I kind of doubt I'll be seeing Mr. Unpronouncable again anytime soon. The real manager asked me later for a precis of our time together. And I'm just too old to lie.

For those of you who think I'm just randomly bitching in these rants... okay, yeah, you got me. But it's not only bitchery. It's real and true amazement at the complete generational discrepancies. I feel like an anthropologist washed up on some exotic shore.... Teenybopper Isle.
And it's a scary place.

Posted by LeeAnn at May 17, 2004 09:42 AM
Comments

Let me take a wild guess. The new fairy floss guy (what the hell is fairy floss?) is not named "Smith", "Robertson", "Sorenson", or even "Andropov".

I suspect that he wouldn't tell you his name because a mere female mortal could not possibly comprehend such lofty ideas.

Posted by: Mike at May 17, 2004 11:07 AM

I don't understand. I worked behind a register in high school and I was nice and polite and worked hard. I paid my way for two school trips to Europe out of it. My parents have the hardest time staffing their store with kids who want to work at all. You'd think a guy who's totaled his new car by falling asleep at the wheel (he's lucky not to be dead), would be dying to work extra shifts... No way.
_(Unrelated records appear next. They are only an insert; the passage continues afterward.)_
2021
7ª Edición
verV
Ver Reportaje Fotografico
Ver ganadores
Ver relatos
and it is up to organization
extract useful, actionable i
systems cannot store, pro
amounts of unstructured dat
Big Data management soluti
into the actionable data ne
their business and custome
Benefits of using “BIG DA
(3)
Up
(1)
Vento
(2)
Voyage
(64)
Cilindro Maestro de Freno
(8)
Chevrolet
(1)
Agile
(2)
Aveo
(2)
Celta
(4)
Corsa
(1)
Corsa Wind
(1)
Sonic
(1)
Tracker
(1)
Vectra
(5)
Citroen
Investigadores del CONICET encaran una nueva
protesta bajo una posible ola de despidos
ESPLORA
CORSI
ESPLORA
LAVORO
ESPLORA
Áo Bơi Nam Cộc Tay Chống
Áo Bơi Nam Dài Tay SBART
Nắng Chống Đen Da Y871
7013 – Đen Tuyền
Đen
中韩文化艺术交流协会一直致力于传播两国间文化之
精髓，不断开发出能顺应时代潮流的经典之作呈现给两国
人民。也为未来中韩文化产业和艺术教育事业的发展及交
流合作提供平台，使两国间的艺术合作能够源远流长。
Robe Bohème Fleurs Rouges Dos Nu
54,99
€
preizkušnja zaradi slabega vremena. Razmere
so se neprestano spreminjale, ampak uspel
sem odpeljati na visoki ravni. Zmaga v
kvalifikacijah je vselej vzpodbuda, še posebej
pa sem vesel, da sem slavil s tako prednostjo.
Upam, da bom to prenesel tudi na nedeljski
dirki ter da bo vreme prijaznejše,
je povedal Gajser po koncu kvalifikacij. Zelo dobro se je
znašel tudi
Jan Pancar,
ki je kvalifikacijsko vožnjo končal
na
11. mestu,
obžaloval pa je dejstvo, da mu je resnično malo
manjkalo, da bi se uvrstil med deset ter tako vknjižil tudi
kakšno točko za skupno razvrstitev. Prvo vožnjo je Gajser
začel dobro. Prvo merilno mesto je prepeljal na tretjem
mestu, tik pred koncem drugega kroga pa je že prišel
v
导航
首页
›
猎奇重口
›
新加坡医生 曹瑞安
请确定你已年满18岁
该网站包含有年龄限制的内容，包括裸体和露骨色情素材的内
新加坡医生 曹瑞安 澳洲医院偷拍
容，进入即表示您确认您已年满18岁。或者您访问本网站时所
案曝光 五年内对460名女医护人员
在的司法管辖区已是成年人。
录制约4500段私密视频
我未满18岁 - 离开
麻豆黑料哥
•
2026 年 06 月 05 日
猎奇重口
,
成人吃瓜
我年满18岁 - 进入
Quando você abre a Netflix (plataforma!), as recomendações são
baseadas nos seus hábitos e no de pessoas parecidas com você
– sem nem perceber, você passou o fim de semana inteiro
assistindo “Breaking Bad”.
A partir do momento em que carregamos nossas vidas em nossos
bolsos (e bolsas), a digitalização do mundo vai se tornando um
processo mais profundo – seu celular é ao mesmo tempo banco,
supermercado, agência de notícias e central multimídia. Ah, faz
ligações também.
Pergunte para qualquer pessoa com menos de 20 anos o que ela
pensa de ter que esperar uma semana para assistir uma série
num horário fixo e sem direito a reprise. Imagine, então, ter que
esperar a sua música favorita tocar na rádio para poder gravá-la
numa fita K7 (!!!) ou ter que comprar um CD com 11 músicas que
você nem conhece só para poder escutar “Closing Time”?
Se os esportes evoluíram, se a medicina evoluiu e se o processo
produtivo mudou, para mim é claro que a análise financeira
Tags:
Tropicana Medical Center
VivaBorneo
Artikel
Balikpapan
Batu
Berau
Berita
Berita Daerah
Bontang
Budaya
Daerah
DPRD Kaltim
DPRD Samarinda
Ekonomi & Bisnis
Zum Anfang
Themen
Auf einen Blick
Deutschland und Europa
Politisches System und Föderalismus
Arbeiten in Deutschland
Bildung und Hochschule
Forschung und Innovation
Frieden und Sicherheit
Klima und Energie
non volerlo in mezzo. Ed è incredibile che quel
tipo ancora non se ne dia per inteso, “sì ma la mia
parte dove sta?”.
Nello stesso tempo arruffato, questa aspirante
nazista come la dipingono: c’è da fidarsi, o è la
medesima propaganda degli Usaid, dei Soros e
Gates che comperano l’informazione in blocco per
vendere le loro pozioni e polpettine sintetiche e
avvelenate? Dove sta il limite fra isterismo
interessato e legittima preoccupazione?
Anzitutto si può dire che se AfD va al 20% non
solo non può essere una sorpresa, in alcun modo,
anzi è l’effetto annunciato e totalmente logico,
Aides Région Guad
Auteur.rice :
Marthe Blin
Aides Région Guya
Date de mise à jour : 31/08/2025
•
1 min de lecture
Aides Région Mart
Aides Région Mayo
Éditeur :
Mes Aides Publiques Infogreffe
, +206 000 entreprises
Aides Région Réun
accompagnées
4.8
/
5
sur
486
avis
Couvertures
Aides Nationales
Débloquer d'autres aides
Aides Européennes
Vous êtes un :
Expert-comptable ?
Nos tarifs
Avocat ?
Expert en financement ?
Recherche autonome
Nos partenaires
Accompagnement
Lazy fuckers. I think turning 30 means getting old and realize that teenagers really are as dumb as they look. I'm less than 10 years older than some of these guys. They don't want to work at *their* parents' stores, so they work at mine, and do a crappy job. 'Tuck in your shirt!' 'Don't lose your name tag anymore! Or I will WRITE IT ONTO THE FRONT!' 'Do you know what scrubbing the sink is? Make sure it's C-L-E-A-N.' 'Is it too much to ask you guys to fill the soda racks before the lunchtime rush comes in? I'd like there to be sodas for customers to buy.'

Posted by: mapgirl at May 17, 2004 12:05 PM

Teenagers are young and stupid. You accept it. You move on.

Hell, these days, You post an amusing entry detailing your encounter.

Back in my day we used to wave canes at the youngins and call them 'young whippersnappers' we didn't have this fandangled inter-thingy. The youth of today just don't know how easy they have it.

Posted by: xade at May 17, 2004 06:56 PM

LeeAnn, you forgot the perk of spending the day with underachieving teenagers--the expansion of your vocabulary!!!! The next time the GM1 asks what you want to do of an evening, you murmur "Dude, let's just chill at the crib..."

Posted by: Susie at May 17, 2004 11:14 PM

Wasn't the latest Survivor held on Teenybopper Isle?

Posted by: Simon at May 18, 2004 01:48 AM

When I worked in the Pediatrics clinic, we had a day for "Young Parents" and there were all sorts of ridiculous names that they'd put on these babies. I had to call out the patient's name, so that was the baby; once I came across the name "Chrisse", and I pronounced it "Krissy". The teenage mother wouldn't come up with the kid, until I "pronounced the name right", but she wouldn't tell me how to say it!!!!! The grandmother finally told me it was pronounced "Sher-eese". I wondered later if they celebrated "Sher-ismas" in December.

Posted by: Scooterdeb at May 18, 2004 01:28 PM

I am just looking for the answer to the What is fairy floss? question, as well. Oh, and how many pimples did this kid have?

Posted by: Tiger at May 20, 2004 06:51 PM

I think fairy floss is cotton candy. That's the best I can come up with.